Whatever pictures the entries hold, omit them, and output exactly the lines from the one containing "nose: (100, 156)" through the final line.

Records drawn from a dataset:
---

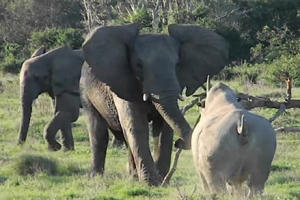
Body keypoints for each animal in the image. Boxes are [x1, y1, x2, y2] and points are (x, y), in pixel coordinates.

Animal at [81, 23, 229, 186]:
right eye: (138, 65)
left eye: (178, 64)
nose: (179, 142)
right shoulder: (124, 82)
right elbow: (136, 126)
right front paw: (151, 182)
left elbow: (164, 127)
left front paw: (162, 181)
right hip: (85, 92)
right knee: (98, 131)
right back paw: (96, 176)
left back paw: (133, 177)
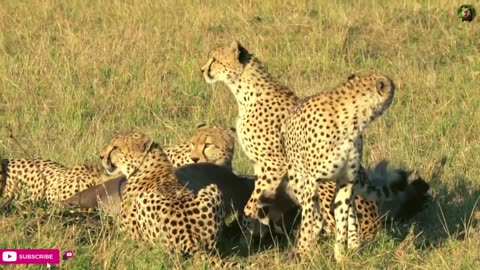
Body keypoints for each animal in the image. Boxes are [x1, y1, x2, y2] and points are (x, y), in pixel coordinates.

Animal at [99, 132, 236, 266]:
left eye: (115, 148)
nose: (100, 156)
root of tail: (191, 240)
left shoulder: (127, 231)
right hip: (213, 188)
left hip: (144, 200)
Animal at [284, 70, 396, 260]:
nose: (395, 86)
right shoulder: (311, 182)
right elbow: (308, 220)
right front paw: (304, 251)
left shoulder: (346, 181)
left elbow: (342, 220)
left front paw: (341, 256)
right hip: (297, 180)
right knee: (315, 215)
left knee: (349, 215)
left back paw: (354, 245)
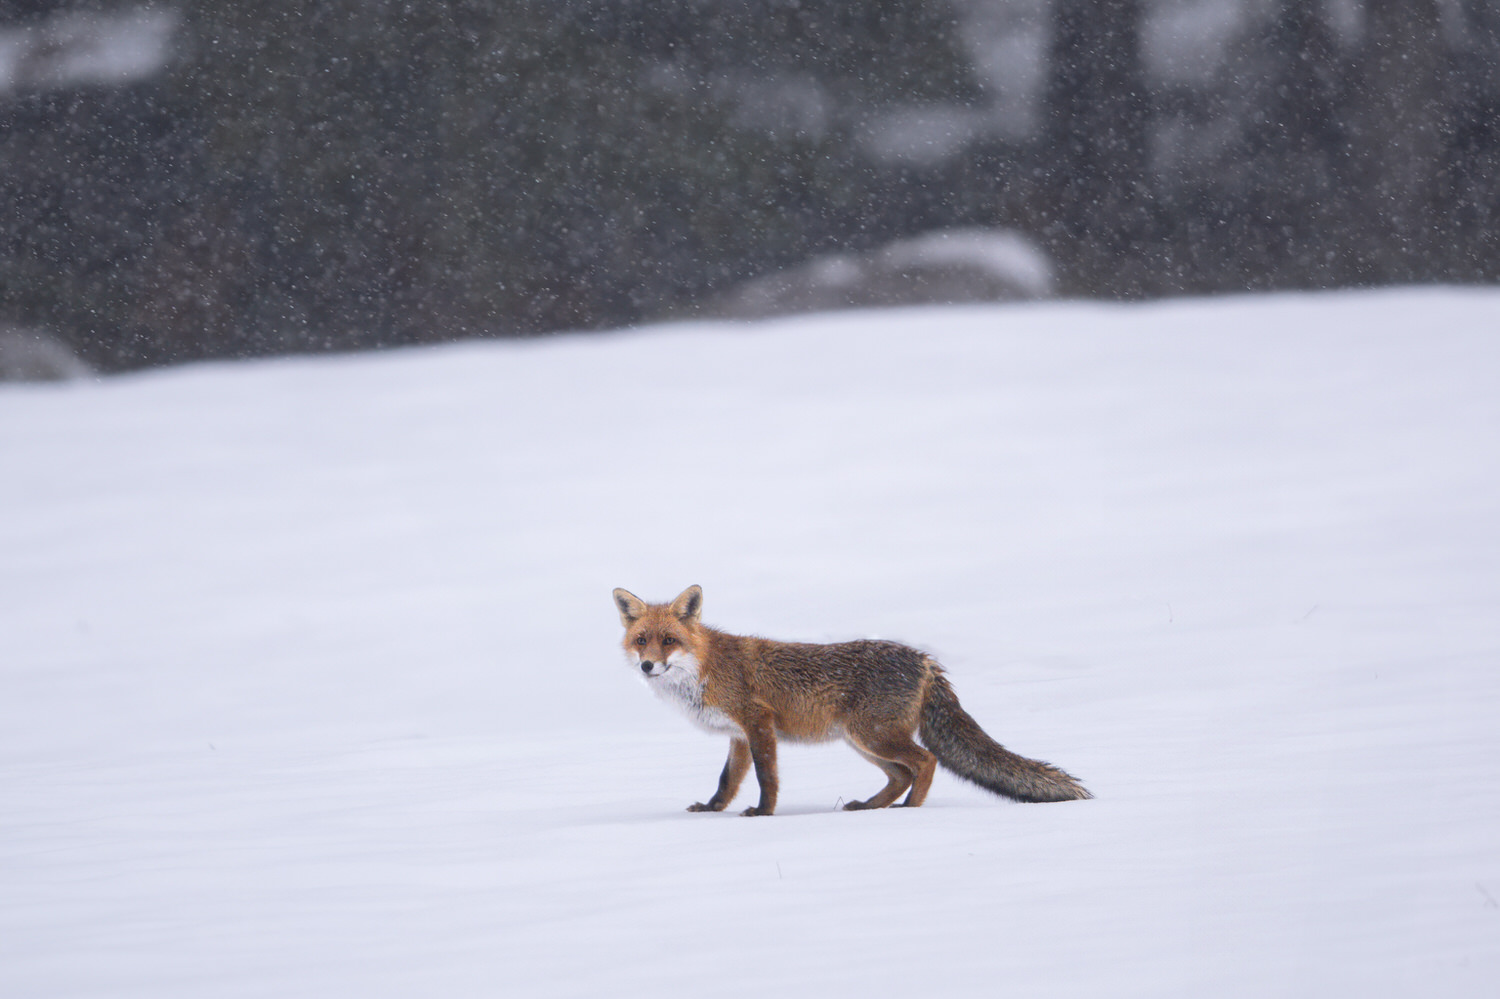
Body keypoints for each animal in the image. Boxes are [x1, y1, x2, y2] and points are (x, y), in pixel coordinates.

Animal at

---

- [Task result]:
nose: (100, 156)
root of tail: (191, 240)
left shoulder: (127, 231)
right hip: (213, 188)
left hip: (144, 200)
Animal at [284, 70, 396, 260]:
nose: (395, 86)
right shoulder: (311, 182)
right elbow: (308, 220)
right front paw: (304, 251)
left shoulder: (346, 181)
left elbow: (342, 220)
left front paw: (341, 256)
right hip: (297, 180)
right knee: (315, 215)
left knee: (349, 215)
left back paw: (354, 245)
Body keypoints for each animal in the image. Boxes are [x1, y1, x2, y2] and points are (x, y), in pixel coordinates.

Animal at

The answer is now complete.